(Exercise material begins)

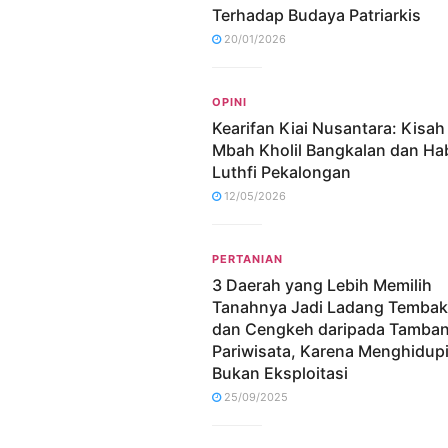
Terhadap Budaya Patriarkis
20/01/2026
OPINI
Kearifan Kiai Nusantara: Kisa
Mbah Kholil Bangkalan dan Ha
Luthfi Pekalongan
12/05/2026
PERTANIAN
3 Daerah yang Lebih Memilih
Tanahnya Jadi Ladang Temba
dan Cengkeh daripada Tamba
Pariwisata, Karena Menghidup
Bukan Eksploitasi
25/09/2025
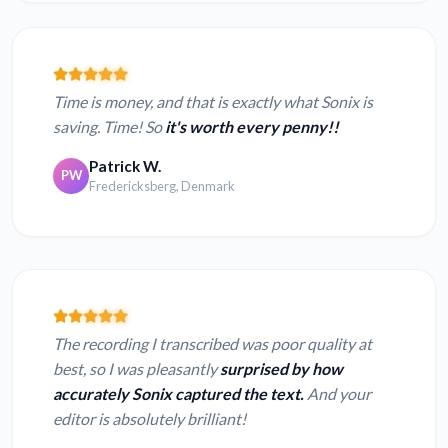
Time is money, and that is exactly what Sonix is
saving. Time! So
it's worth every penny!!
Patrick W.
PW
Fredericksberg, Denmark
The recording I transcribed was poor quality at
best, so I was pleasantly
surprised by how
accurately Sonix captured the text.
And your
editor is absolutely brilliant!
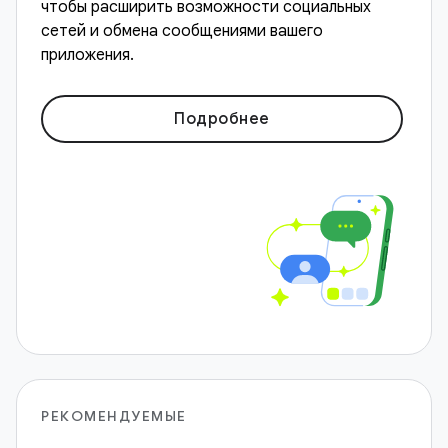
чтобы расширить возможности социальных
сетей и обмена сообщениями вашего
приложения.
Подробнее
РЕКОМЕНДУЕМЫЕ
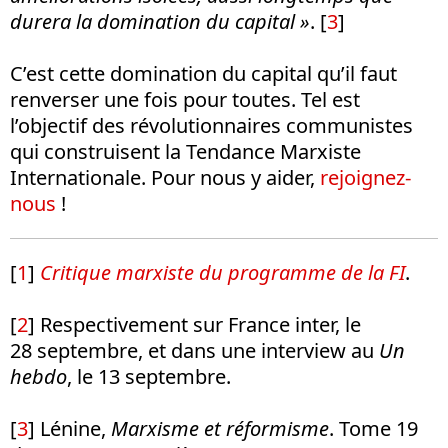
durera la domination du capital »
. [
3
]
C’est cette domination du capital qu’il faut
renverser une fois pour toutes. Tel est
l’objectif des révolutionnaires communistes
qui construisent la Tendance Marxiste
Internationale. Pour nous y aider,
rejoignez-
nous
!
[
1
]
Critique marxiste du programme de la FI
.
[
2
] Respectivement sur France inter, le
28 septembre, et dans une interview au
Un
hebdo
, le 13 septembre.
[
3
] Lénine,
Marxisme et réformisme
. Tome 19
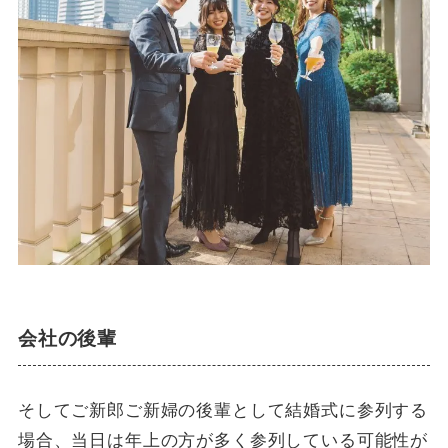
会社の後輩
そしてご新郎ご新婦の後輩として結婚式に参列する
場合、当日は年上の方が多く参列している可能性が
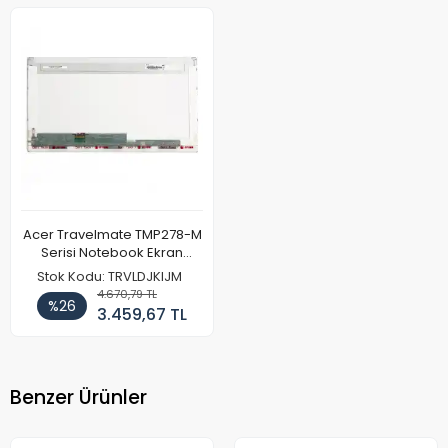
Acer Travelmate TMP278-M
Serisi Notebook Ekran
Paneli
Stok Kodu: TRVLDJKIJM
4.670,79 TL
%26
3.459,67 TL
Benzer Ürünler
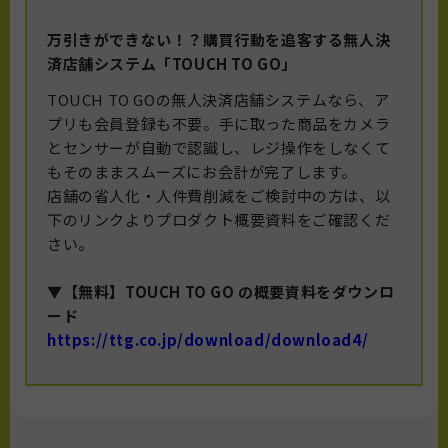
万引きができない！？購買行動を追客する無人決
済店舗システム「TOUCH TO GO」
TOUCH TO GOの無人決済店舗システムなら、ア
プリも会員登録も不要。手に取った商品をカメラ
とセンサーが自動で認識し、レジ操作をしなくて
もそのままスムーズにお会計が完了します。
店舗の省人化・人件費削減をご検討中の方は、以
下のリンクよりプロダクト概要資料をご確認くだ
さい。
▼【無料】TOUCH TO GO の概要資料をダウンロ
ード
https://ttg.co.jp/download/download4/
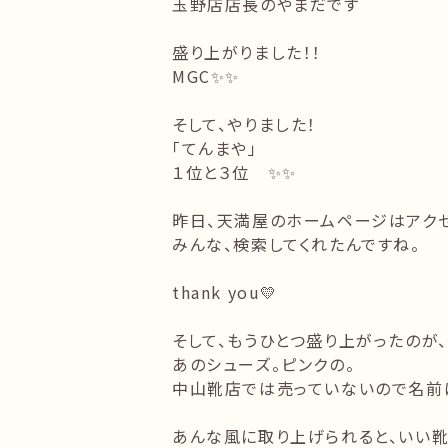
玉野店店長のやまだです
盛り上がりました！！
MGC✨✨
そして、やりました！
「てんまや」
１位と３位 ✨✨
昨日、天満屋のホームページはアクセ
みんな、検索してくれたんですね。
thank you💛
そして、もうひとつ盛り上がったのが
あのシューズ。ピンクの。
中山靴店では売っていないので名前
あんな風に取り上げられると、いい靴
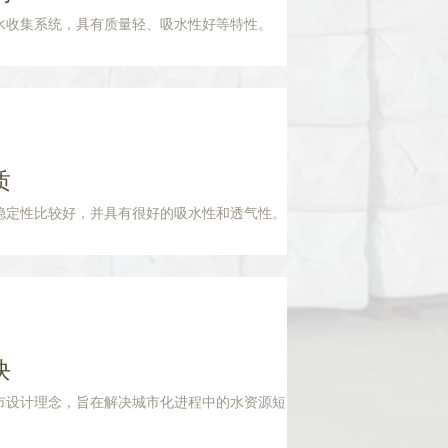
水收集系统，具有质量轻、吸水性好等特性。
质
稳定性比较好，并具有很好的吸水性和透气性。
块
市设计理念，旨在解决城市化进程中的水资源短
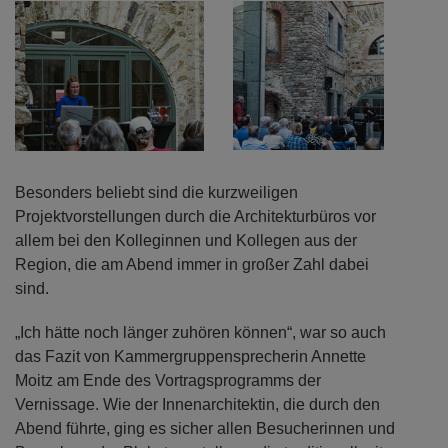
Besonders beliebt sind die kurzweiligen
Projektvorstellungen durch die Architekturbüros vor
allem bei den Kolleginnen und Kollegen aus der
Region, die am Abend immer in großer Zahl dabei
sind.
„Ich hätte noch länger zuhören können“, war so auch
das Fazit von Kammergruppensprecherin Annette
Moitz am Ende des Vortragsprogramms der
Vernissage. Wie der Innenarchitektin, die durch den
Abend führte, ging es sicher allen Besucherinnen und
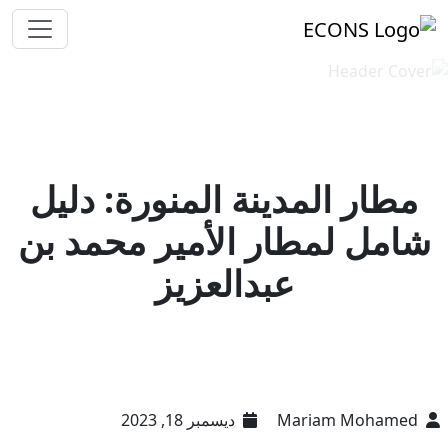
مطار المدينة المنورة: دليل
شامل لمطار الأمير محمد بن
عبدالعزيز
Mariam Mohamed
ديسمبر 18, 2023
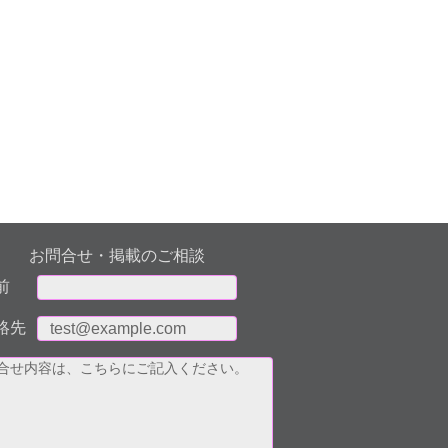
お問合せ・掲載のご相談
前
絡先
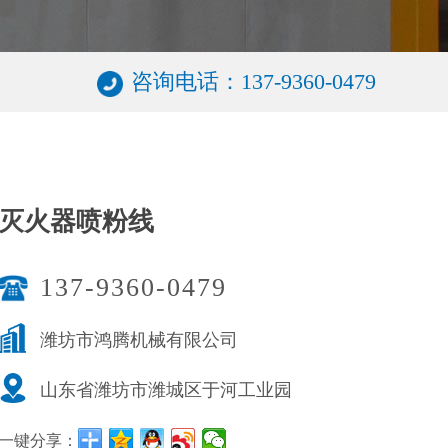
咨询电话：137-9360-0479
灭火器喷粉线
137-9360-0479
潍坊市鸿腾机械有限公司
山东省潍坊市潍城区于河工业园
一键分享：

(Exercise material ends)

◆ **Directive**
Among the lines of the data above, some may hold the word "durch"; report how many, as a single number.

◆ **Answer to this task**
2